BEGIN
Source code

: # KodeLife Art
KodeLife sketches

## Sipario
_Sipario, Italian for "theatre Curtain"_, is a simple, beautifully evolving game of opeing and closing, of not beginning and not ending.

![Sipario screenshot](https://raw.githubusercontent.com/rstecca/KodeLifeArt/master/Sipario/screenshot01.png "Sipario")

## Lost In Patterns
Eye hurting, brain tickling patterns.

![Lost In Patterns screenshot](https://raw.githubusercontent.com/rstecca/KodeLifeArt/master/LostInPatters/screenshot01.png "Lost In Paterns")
END
◆ WORK ORDER ◆
Write the entries out once more, exactly as they appear.

◆ OUTPUT FOR THIS TASK ◆
Source code

: # KodeLife Art
KodeLife sketches

## Sipario
_Sipario, Italian for "theatre Curtain"_, is a simple, beautifully evolving game of opeing and closing, of not beginning and not ending.

![Sipario screenshot](https://raw.githubusercontent.com/rstecca/KodeLifeArt/master/Sipario/screenshot01.png "Sipario")

## Lost In Patterns
Eye hurting, brain tickling patterns.

![Lost In Patterns screenshot](https://raw.githubusercontent.com/rstecca/KodeLifeArt/master/LostInPatters/screenshot01.png "Lost In Paterns")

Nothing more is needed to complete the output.